Provided data:
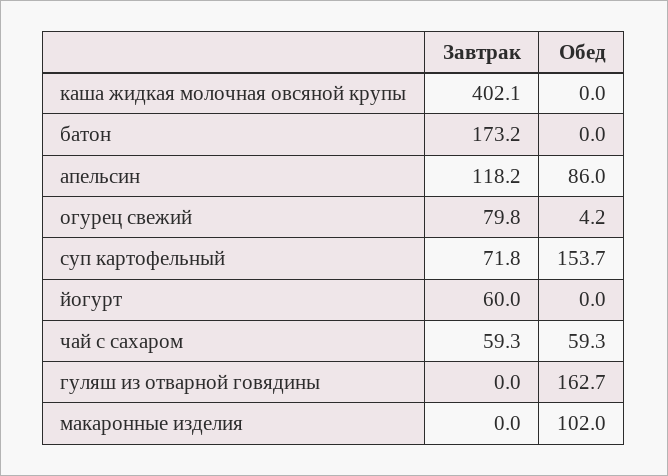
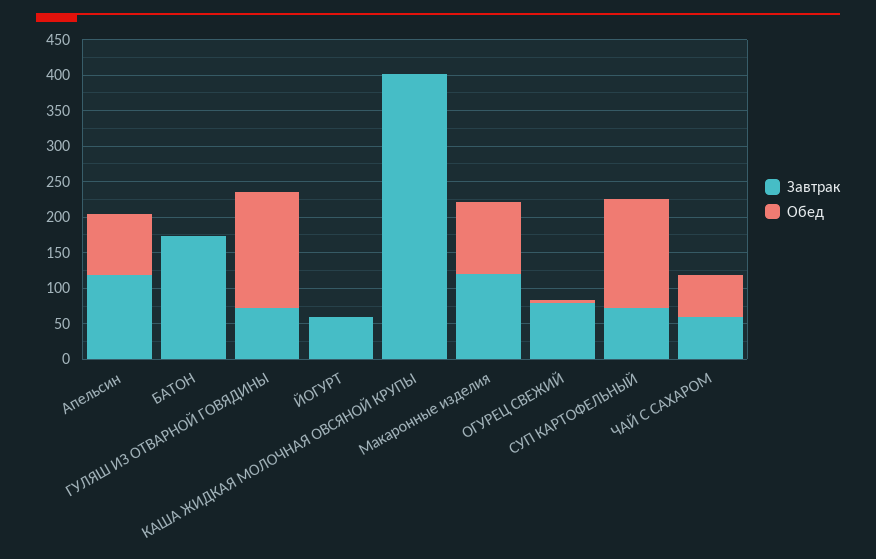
  {
    "Завтрак": {
      "каша жидкая молочная овсяной крупы": 402.1,
      "батон": 173.2,
      "апельсин": 118.2,
      "огурец свежий": 79.8,
      "суп картофельный": 71.8,
      "йогурт": 60,
      "чай с сахаром": 59.3,
-     "гуляш из отварной говядины": 0,
+     "гуляш из отварной говядины": 75,
-     "макаронные изделия": 0
+     "макаронные изделия": 125
    },
    "Обед": {
      "каша жидкая молочная овсяной крупы": 0,
      "батон": 0,
      "апельсин": 86,
      "огурец свежий": 4.2,
      "суп картофельный": 153.7,
      "йогурт": 0,
      "чай с сахаром": 59.3,
      "гуляш из отварной говядины": 162.7,
      "макаронные изделия": 102
    }
  }

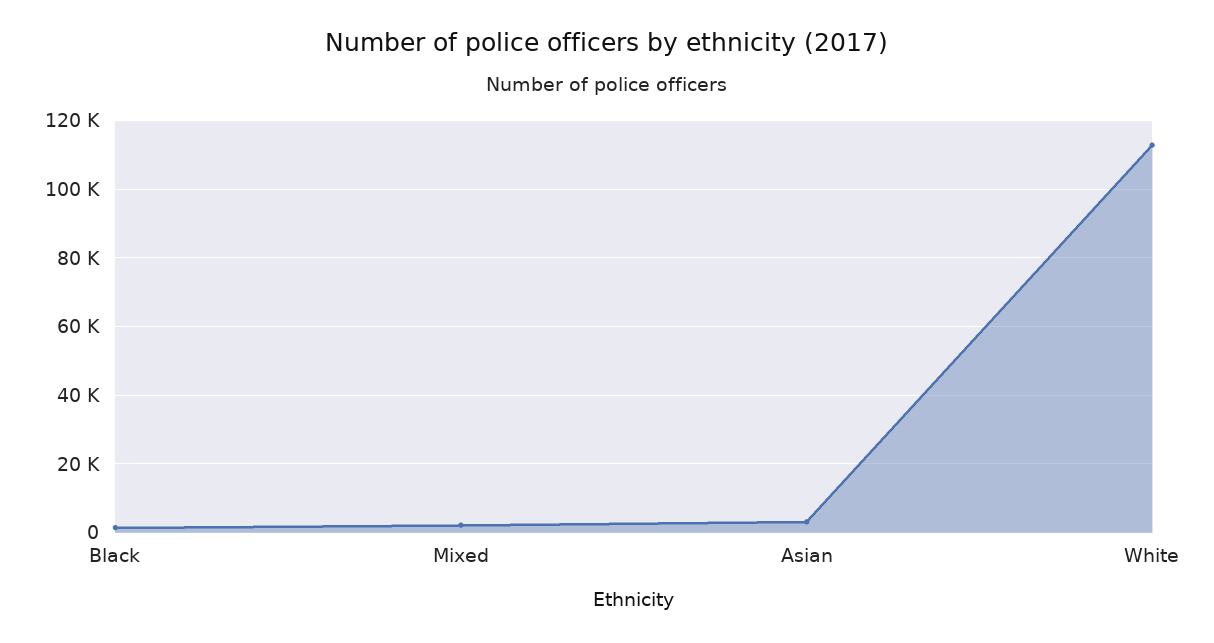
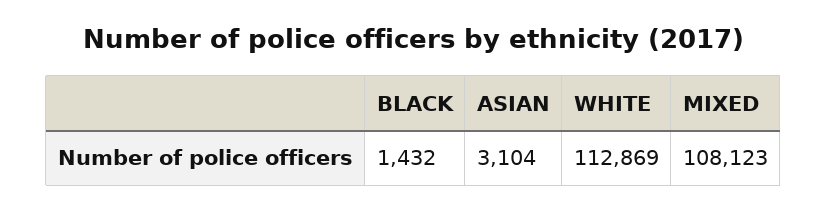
  {
    "Black": 1432,
-   "Mixed": 2000,
+   "Mixed": 108123,
    "Asian": 3104,
    "White": 112869
  }

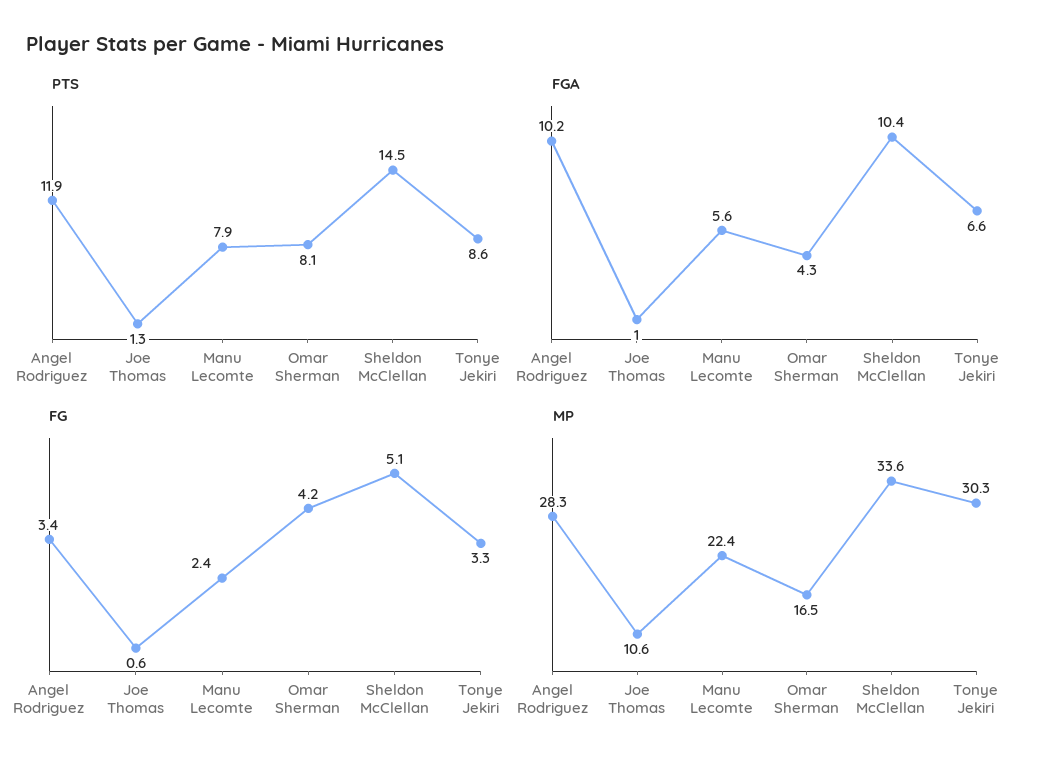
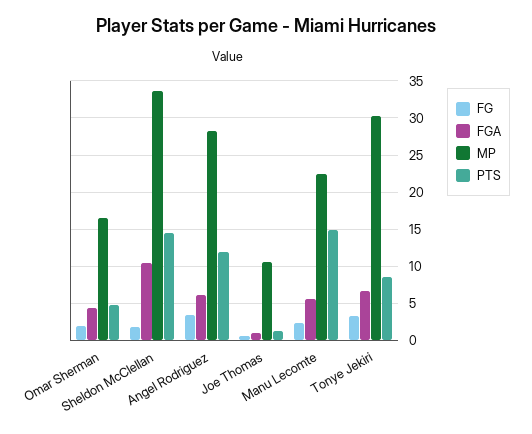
  {
    "PTS": {
      "Angel Rodriguez": 11.9,
      "Joe Thomas": 1.3,
-     "Manu Lecomte": 7.9,
+     "Manu Lecomte": 15,
-     "Omar Sherman": 8.1,
+     "Omar Sherman": 5,
      "Sheldon McClellan": 14.5,
      "Tonye Jekiri": 8.6
    },
    "FGA": {
-     "Angel Rodriguez": 10.2,
+     "Angel Rodriguez": 6,
      "Joe Thomas": 1,
      "Manu Lecomte": 5.6,
      "Omar Sherman": 4.3,
      "Sheldon McClellan": 10.4,
      "Tonye Jekiri": 6.6
    },
    "FG": {
      "Angel Rodriguez": 3.4,
      "Joe Thomas": 0.6,
      "Manu Lecomte": 2.4,
-     "Omar Sherman": 4.2,
+     "Omar Sherman": 2,
-     "Sheldon McClellan": 5.1,
+     "Sheldon McClellan": 2,
      "Tonye Jekiri": 3.3
    },
    "MP": {
      "Angel Rodriguez": 28.3,
      "Joe Thomas": 10.6,
      "Manu Lecomte": 22.4,
      "Omar Sherman": 16.5,
      "Sheldon McClellan": 33.6,
      "Tonye Jekiri": 30.3
    }
  }

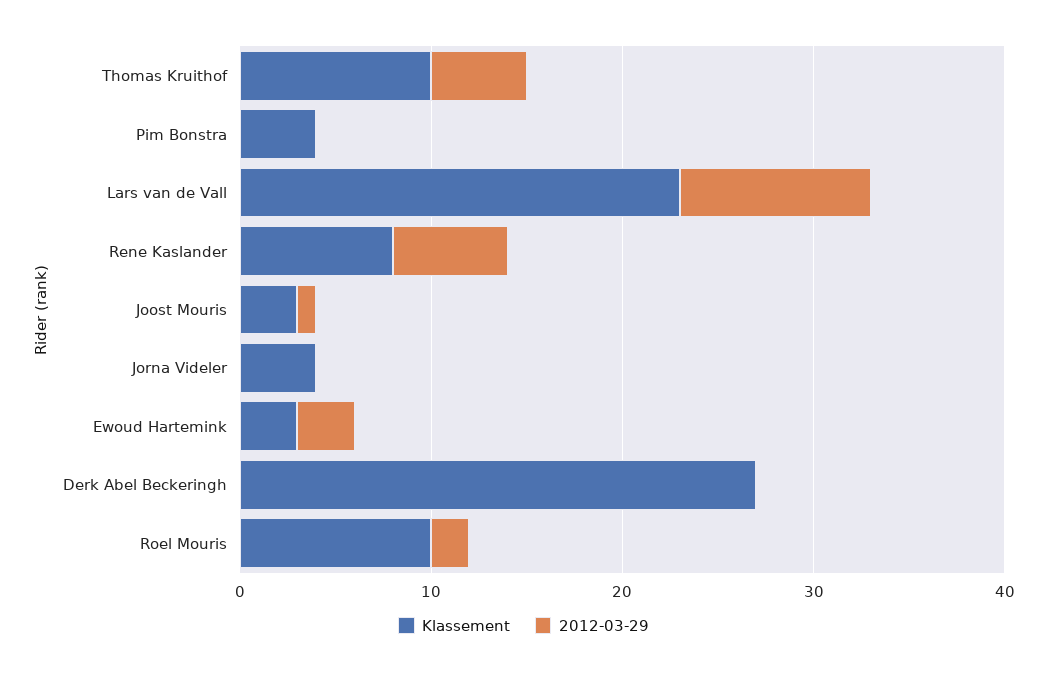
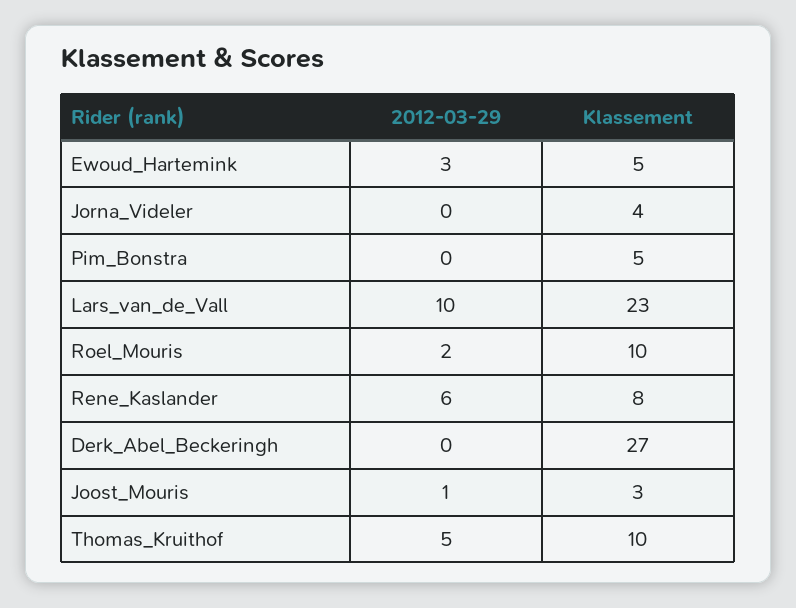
  {
    "Klassement": {
      "Thomas Kruithof": 10,
-     "Pim Bonstra": 4,
+     "Pim Bonstra": 5,
      "Lars van de Vall": 23,
      "Rene Kaslander": 8,
      "Joost Mouris": 3,
      "Jorna Videler": 4,
-     "Ewoud Hartemink": 3,
+     "Ewoud Hartemink": 5,
      "Derk Abel Beckeringh": 27,
      "Roel Mouris": 10
    },
    "2012-03-29": {
      "Thomas Kruithof": 5,
      "Pim Bonstra": 0,
      "Lars van de Vall": 10,
      "Rene Kaslander": 6,
      "Joost Mouris": 1,
      "Jorna Videler": 0,
      "Ewoud Hartemink": 3,
      "Derk Abel Beckeringh": 0,
      "Roel Mouris": 2
    }
  }

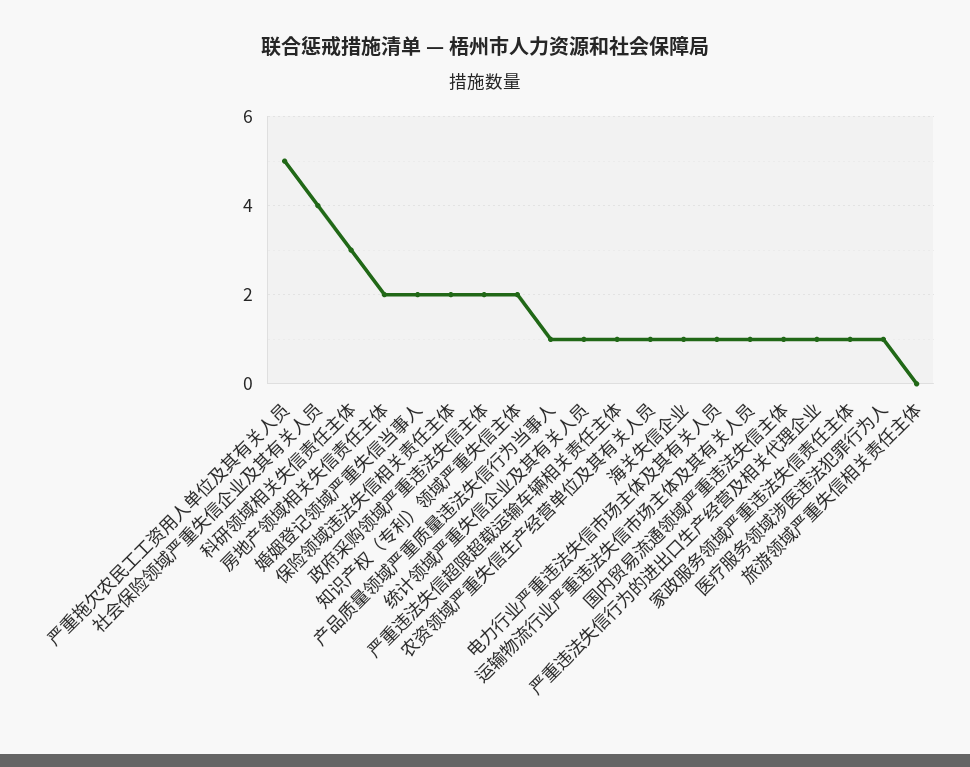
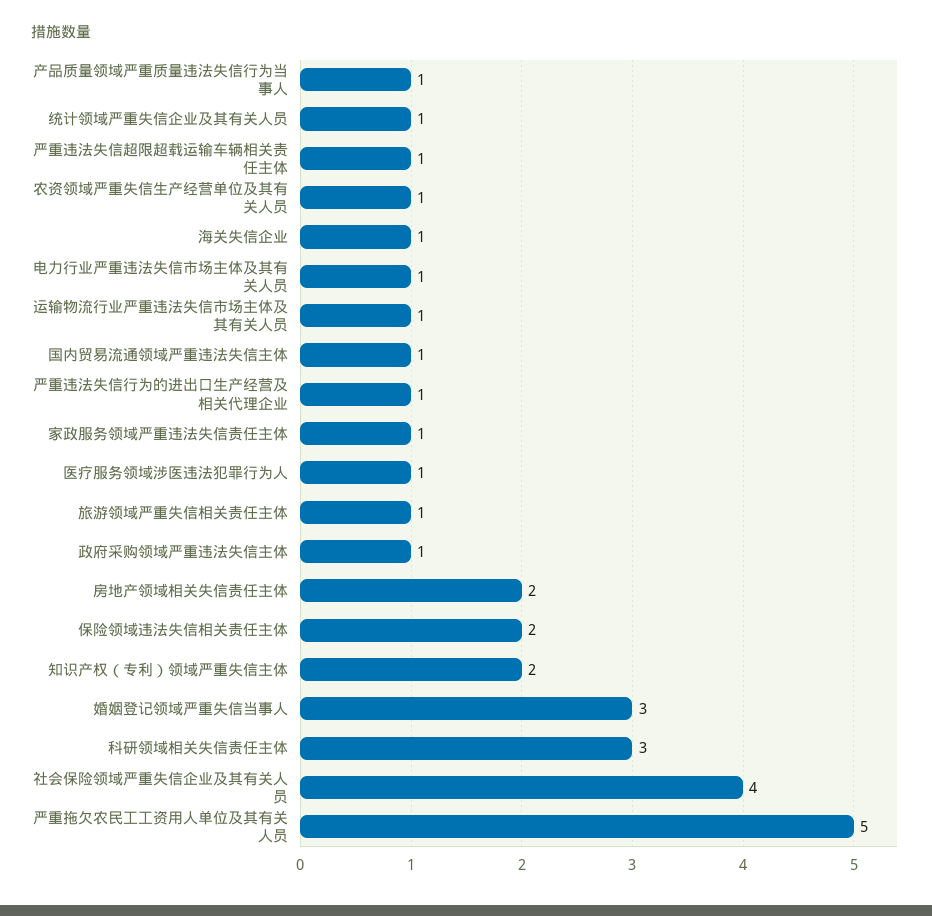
  {
    "严重拖欠农民工工资用人单位及其有关人员": 5,
    "社会保险领域严重失信企业及其有关人员": 4,
    "科研领域相关失信责任主体": 3,
    "房地产领域相关失信责任主体": 2,
-   "婚姻登记领域严重失信当事人": 2,
+   "婚姻登记领域严重失信当事人": 3,
    "保险领域违法失信相关责任主体": 2,
-   "政府采购领域严重违法失信主体": 2,
+   "政府采购领域严重违法失信主体": 1,
    "知识产权（专利）领域严重失信主体": 2,
    "产品质量领域严重质量违法失信行为当事人": 1,
    "统计领域严重失信企业及其有关人员": 1,
    "严重违法失信超限超载运输车辆相关责任主体": 1,
    "农资领域严重失信生产经营单位及其有关人员": 1,
    "海关失信企业": 1,
    "电力行业严重违法失信市场主体及其有关人员": 1,
    "运输物流行业严重违法失信市场主体及其有关人员": 1,
    "国内贸易流通领域严重违法失信主体": 1,
    "严重违法失信行为的进出口生产经营及相关代理企业": 1,
    "家政服务领域严重违法失信责任主体": 1,
    "医疗服务领域涉医违法犯罪行为人": 1,
-   "旅游领域严重失信相关责任主体": 0
+   "旅游领域严重失信相关责任主体": 1
  }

Exercise requirements: Give the number of lines in the material above that contain "Thomas", with no other words.

Response to the task: 6